Um neurocientista que estuda a tomada de decisões revela a escolha mais importante que você pode fazer

Um neurocientista que estuda a tomada de decisões revela a escolha mais importante que você pode fazer

A vida é uma lista de decisões intermináveis. São os grandes que nos deixam perplexos, porque tememos que tomar uma decisão errada possa ter consequências terríveis para o resto de nossas vidas - decidir com quem casar ou viver entraria nesta categoria.

Não consideramos as decisões mundanas do dia-a-dia como decidir o que vestir ou o que comer no jantar como uma ameaça à vida, mas são exaustivas. Eles nos desgastam e levam ao que os cientistas chamam de fadiga da decisão.
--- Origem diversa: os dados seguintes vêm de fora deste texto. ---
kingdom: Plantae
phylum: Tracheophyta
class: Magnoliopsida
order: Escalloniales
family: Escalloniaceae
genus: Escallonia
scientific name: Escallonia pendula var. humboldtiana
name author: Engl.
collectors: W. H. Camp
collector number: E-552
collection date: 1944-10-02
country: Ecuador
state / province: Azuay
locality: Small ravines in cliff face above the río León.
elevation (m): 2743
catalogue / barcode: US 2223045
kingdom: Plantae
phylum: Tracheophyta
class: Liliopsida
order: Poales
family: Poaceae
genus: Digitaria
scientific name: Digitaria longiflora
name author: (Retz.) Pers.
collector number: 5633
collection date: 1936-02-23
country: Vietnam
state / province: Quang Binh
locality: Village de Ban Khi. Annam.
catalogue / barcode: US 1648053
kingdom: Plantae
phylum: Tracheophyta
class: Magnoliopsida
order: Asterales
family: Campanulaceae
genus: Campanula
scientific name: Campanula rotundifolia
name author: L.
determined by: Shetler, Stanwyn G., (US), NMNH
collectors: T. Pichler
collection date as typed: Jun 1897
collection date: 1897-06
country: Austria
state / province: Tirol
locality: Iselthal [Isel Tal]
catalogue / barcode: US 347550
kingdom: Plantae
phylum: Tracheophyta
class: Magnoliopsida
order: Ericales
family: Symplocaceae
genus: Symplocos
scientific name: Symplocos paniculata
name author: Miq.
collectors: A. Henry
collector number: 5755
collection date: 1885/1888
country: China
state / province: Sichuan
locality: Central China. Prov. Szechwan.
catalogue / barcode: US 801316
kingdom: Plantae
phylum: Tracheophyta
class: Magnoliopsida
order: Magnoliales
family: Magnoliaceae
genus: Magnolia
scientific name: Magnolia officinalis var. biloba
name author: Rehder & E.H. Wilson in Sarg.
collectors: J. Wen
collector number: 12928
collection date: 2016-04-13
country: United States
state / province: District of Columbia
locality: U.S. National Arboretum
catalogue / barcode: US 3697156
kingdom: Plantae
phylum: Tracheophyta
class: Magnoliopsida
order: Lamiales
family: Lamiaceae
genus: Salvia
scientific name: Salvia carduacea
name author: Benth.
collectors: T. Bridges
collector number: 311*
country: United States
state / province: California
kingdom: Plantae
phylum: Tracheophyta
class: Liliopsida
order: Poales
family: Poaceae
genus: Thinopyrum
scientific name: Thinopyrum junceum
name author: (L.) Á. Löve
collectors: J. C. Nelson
E a fadiga de decisão pode ter um efeito negativo sério em decisões mais importantes, como New York Times relatórios de artigos.

Moran Cerf , professor de neurociência e negócios na Kellogg School of Management e do programa de neurociência da Northwestern University, estuda os mecanismos neurais que fundamentam a tomada de decisão. Seu trabalho e experiência pessoal deram-lhe conhecimento em primeira mão de como é exaustiva a constante tomada de decisões.

Cerf encontrou uma solução simples para o trabalho enfadonho e enfadonho da contínua tomada de decisão de baixo nível: ele toma uma decisão da qual acredita que a satisfação, até a felicidade virá.

Qual é esta decisão?

Escolha cuidadosamente as pessoas com quem você passa o tempo, ele aconselha.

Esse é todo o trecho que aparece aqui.